Polling Employees Sets the Stage
Before employers try to tackle the distractions they assume are present, by implementing policies and procedures, Markel suggests an alternative. Instead, raise awareness of possible distractions and how extensive those distractions are, by surveying employees. Employers can start the process by having employees ask themselves questions like these:
- Am I bothered by constant, irritating distractions?
- Are distractions making me inattentive, forgetful, disorganized, stressed out?
- How much more could I accomplish if I wasn’t so distracted?
- How do distractions effect my ability to do my best work? Do they keep me from fulfilling the roles and responsibilities of my job?
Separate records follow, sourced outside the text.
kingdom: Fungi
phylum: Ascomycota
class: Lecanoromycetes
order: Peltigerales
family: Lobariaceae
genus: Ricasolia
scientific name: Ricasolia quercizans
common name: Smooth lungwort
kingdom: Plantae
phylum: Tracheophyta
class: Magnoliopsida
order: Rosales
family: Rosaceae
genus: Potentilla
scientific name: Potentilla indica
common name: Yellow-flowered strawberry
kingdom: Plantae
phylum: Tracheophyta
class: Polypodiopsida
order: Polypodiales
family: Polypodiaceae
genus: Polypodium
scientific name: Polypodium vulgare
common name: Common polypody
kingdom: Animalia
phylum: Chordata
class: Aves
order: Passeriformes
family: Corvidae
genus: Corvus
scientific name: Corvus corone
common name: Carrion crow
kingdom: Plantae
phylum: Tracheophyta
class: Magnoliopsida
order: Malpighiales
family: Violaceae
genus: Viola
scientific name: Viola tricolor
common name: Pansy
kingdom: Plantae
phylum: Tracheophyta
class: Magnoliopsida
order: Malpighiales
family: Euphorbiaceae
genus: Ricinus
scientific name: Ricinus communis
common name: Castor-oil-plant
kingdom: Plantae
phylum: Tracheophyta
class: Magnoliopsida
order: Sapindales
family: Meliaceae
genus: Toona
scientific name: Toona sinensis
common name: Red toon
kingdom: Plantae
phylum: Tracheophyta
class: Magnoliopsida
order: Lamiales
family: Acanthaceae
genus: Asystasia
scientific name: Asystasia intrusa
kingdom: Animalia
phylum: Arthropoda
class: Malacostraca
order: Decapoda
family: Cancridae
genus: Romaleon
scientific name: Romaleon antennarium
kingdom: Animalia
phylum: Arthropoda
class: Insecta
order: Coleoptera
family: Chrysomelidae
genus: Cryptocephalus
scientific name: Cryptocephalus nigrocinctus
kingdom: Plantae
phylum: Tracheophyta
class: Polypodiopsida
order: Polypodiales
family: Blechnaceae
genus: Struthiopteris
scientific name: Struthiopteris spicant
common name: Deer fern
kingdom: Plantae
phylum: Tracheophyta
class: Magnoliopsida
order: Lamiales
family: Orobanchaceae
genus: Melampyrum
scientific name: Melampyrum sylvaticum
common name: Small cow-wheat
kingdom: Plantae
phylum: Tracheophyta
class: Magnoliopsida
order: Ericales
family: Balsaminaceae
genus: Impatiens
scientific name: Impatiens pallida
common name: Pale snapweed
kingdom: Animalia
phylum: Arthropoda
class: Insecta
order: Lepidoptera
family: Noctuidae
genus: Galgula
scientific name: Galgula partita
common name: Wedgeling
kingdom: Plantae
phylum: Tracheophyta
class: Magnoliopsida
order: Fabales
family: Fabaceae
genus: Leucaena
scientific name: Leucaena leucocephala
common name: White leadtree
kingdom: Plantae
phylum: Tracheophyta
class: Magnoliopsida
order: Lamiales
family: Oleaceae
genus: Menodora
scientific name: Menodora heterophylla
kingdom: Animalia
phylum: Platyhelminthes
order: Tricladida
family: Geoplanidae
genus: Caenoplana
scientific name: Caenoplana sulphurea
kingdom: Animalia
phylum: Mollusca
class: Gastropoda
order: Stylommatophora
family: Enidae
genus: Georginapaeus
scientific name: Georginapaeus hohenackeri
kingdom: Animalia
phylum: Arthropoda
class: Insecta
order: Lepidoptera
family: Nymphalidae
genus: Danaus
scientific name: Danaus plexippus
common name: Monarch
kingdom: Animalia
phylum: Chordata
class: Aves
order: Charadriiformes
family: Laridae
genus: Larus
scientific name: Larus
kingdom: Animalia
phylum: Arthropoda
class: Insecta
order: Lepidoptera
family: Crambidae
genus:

Raising awareness of distraction and measuring the extent of the problem are good starting points. Beyond that, when you ask questions like those above, you convey a reassuring message to employees that you want to take steps to tackle the problem.
As a consultant to business clients, the problems she is most often asked to address are the distracting demons of technology and of stress. That may mean tackling the issue from multiple angles, such as, creating realistic performance expectations, employee wellness programs and other actions employees may need to initiate independently.
Policies to minimize technology distractions, particularly e-mail, can be as simple as having employees limit their e-mail contact lists to the bare minimum, and discouraging employees from responding to e-mails that do not require a specific, timely answer. Most tactics are common sense; the important thing is to formalize your guidance by putting it in writing. This also gives employees permission to protect themselves from the needless distraction of e-mails that don’t need attention.
Quality “Think Time”
Many jobs that involve concentration require a ten-minute break on an hourly basis, to fortify employees to combat self-generated distractions, according to Markel. “Investing” 10 minutes in this way can yield more total productive work time.
Markel encourages supervisors to establish procedures “that foster quality think time for staff members and teams.” That can include implementing what she calls “the electronic lockdown,” in which employees shut down all digital equipment, except what is required for the task at hand, for at least 15 minutes.
Creating quality think time often can benefit employees at all levels of the organization. It can be accomplished by something as simple as asking employees to take ten minutes when they arrive at work to map out and prioritize their tasks for the day — and build them into a formal schedule. Employees can be given another ten minutes at the end of the day to assess the day’s accomplishments, and how things could have gone better.
Employees also should be coached on how to productively confront people who distract them, like chatty coworkers, and even supervisors. It can’t just be a matter of assertiveness — i.e. standing up to one’s boss. The focus, Markel said, “should be on productivity.” If supervisor is a frequent source of distraction, the onus may be on the employee to communicate the problem (in productivity terms) with that supervisor.
Whatever the specific distraction-combating tactics, the bottom line, according to Markel, is for business owners and supervisors “to understand that if there is a need for high productivity and low stress, you have to establish quality conditions at work to create a non-distracting environment, with policies and procedures to make it happen.”